La main joue un rôle essentiel dans l’autisme, pas simplement expressif avec les stéréotypies, mais surtout parce qu’elle permet l’édification d’un bord comme dans le cas de la petite Laurie cité par Bruno Bettelheim : elle colorie une feuille de papier de taille standard puis tout en regardant le plafond parvient à la transformer en un long ruban de six mètres de long en la déchirant concentriquement à partir d’un bord de la feuille jusqu’à en atteindre le centre ; ce ruban lui permettait de délimiter un espace à l’intérieur duquel elle se tenait et reliant les objets qui lui appartenaient (son lit, son landau). Des auteurs comme Laurent et Maleval ont théorisé cette problématique du bord qui permet au corps de l’autiste de se coupler de façon solidaire avec un objet qui donne consistance à ce corps, cet ensemble ainsi constitué corps+objet fait frontière avec l’espace de l’Autre social. C’est la possibilité de faire entrer cet objet insolite, bizarre et érotisé dans un échange et une négociation avec autrui qui donnera au sujet autiste le moyen de s’en séparer et de s’y désaliéner.
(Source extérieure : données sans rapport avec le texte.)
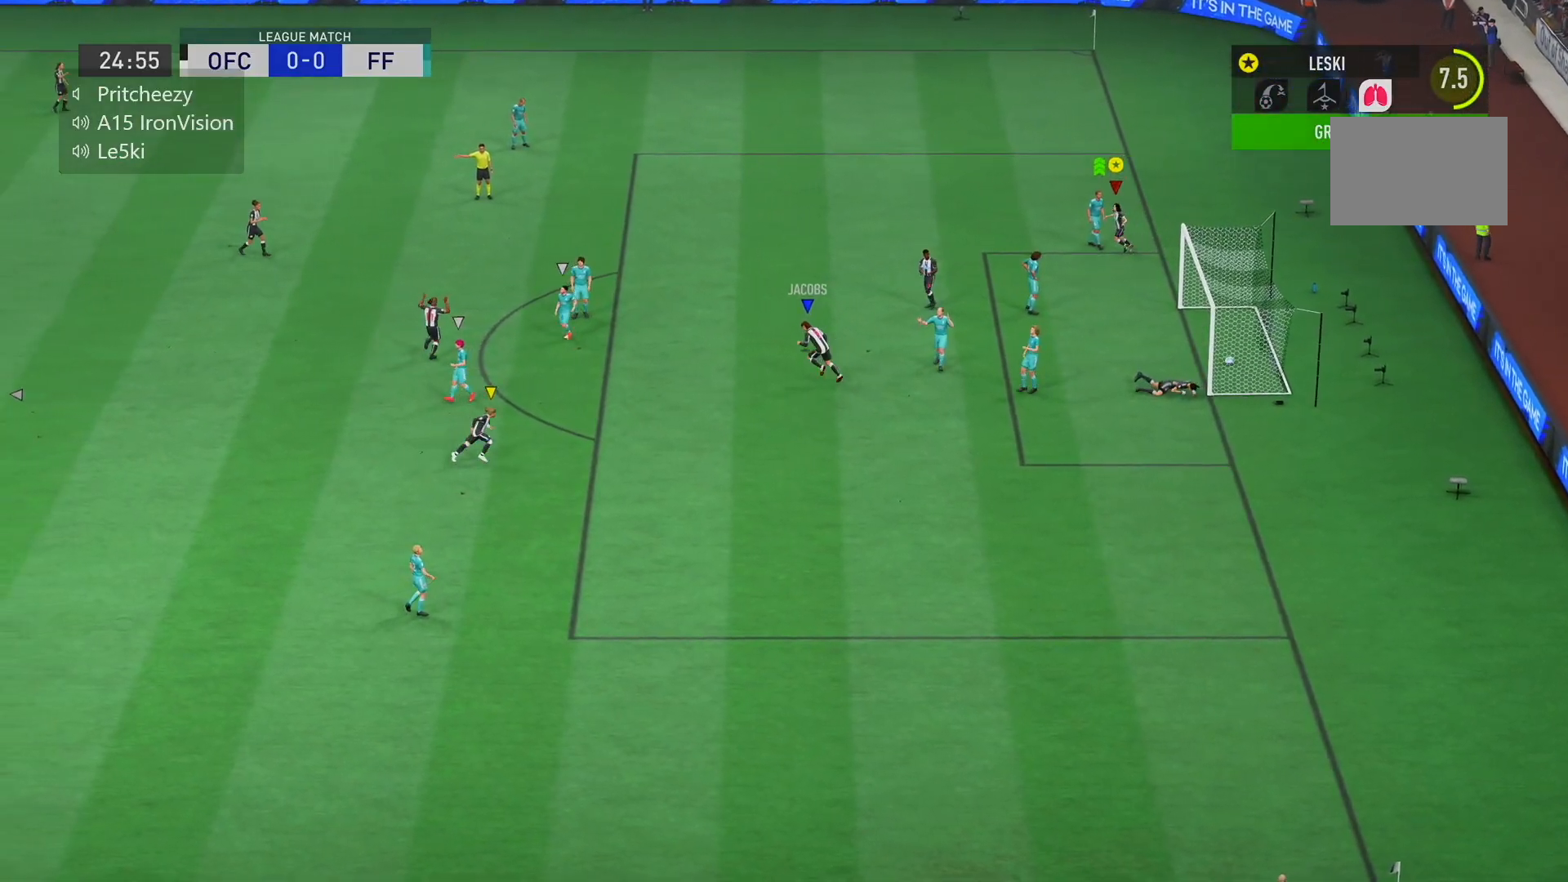
{"buttons": [], "left_stick": "left", "right_stick": "center", "events": []}
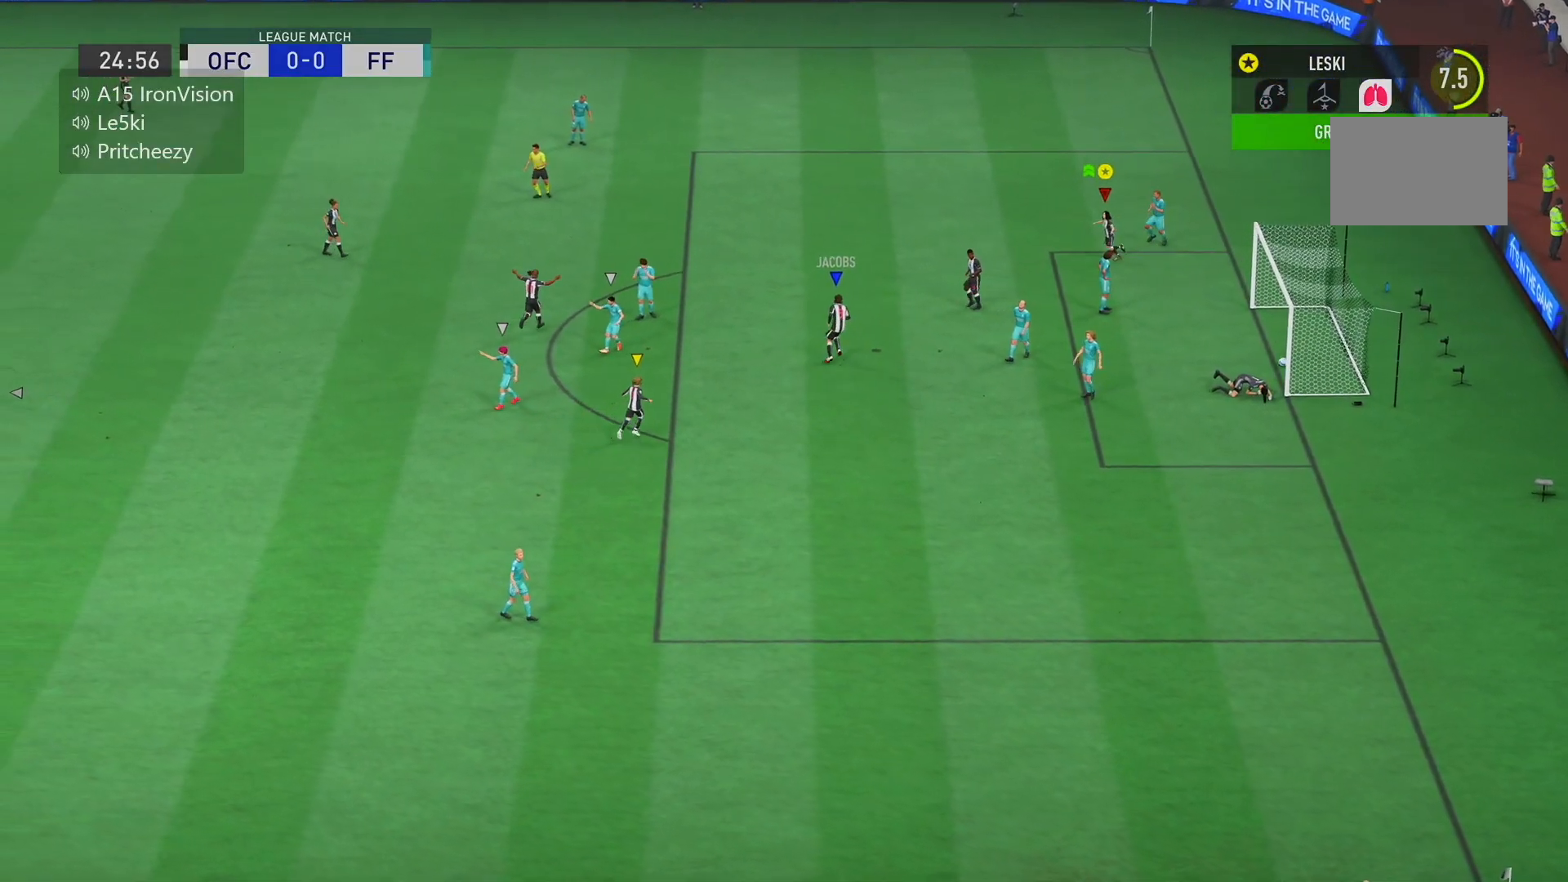
{"buttons": [], "left_stick": "left", "right_stick": "center", "events": []}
Comme par exemple cesser de se laisser fasciner par le papillon prisonnier dans une bouteille en plastique transparente (en la secouant toutes les fois que l’insecte se pose…) pour au fil du temps acquérir le goût de la collection de papillons et d’insectes et ses nécessités de gestion par l’échange avec d’autres lépidoptéristes.

LES ATELIERS-CLASSES

Psychologue clinicienne ayant eu une expérience d’enseignante, Annick Hubert Barthélémy tire de sa longue observation et prise en charge d’enfants présentant des troubles envahissants du développement (TED) et des troubles du spectre autistique (TSA), l’élaboration d’une approche d’enseignement qui met au cœur de sa démarche l’objet pédagogique comme voie d’accès à la relation intersubjective (intersignifiante, aurait dit Lacan), et cela en appliquant simultanément des techniques comportementalistes ( méthode ABA sans toutefois les « renforçateurs sociaux ») et d’inspiration psychanalytique. Ces enfants entrent ainsi dans les apprentissages et accèdent à des connaissances, se forment de nouveaux attributs et accèdent à une subjectivité permettant l’expression de demandes et de désirs.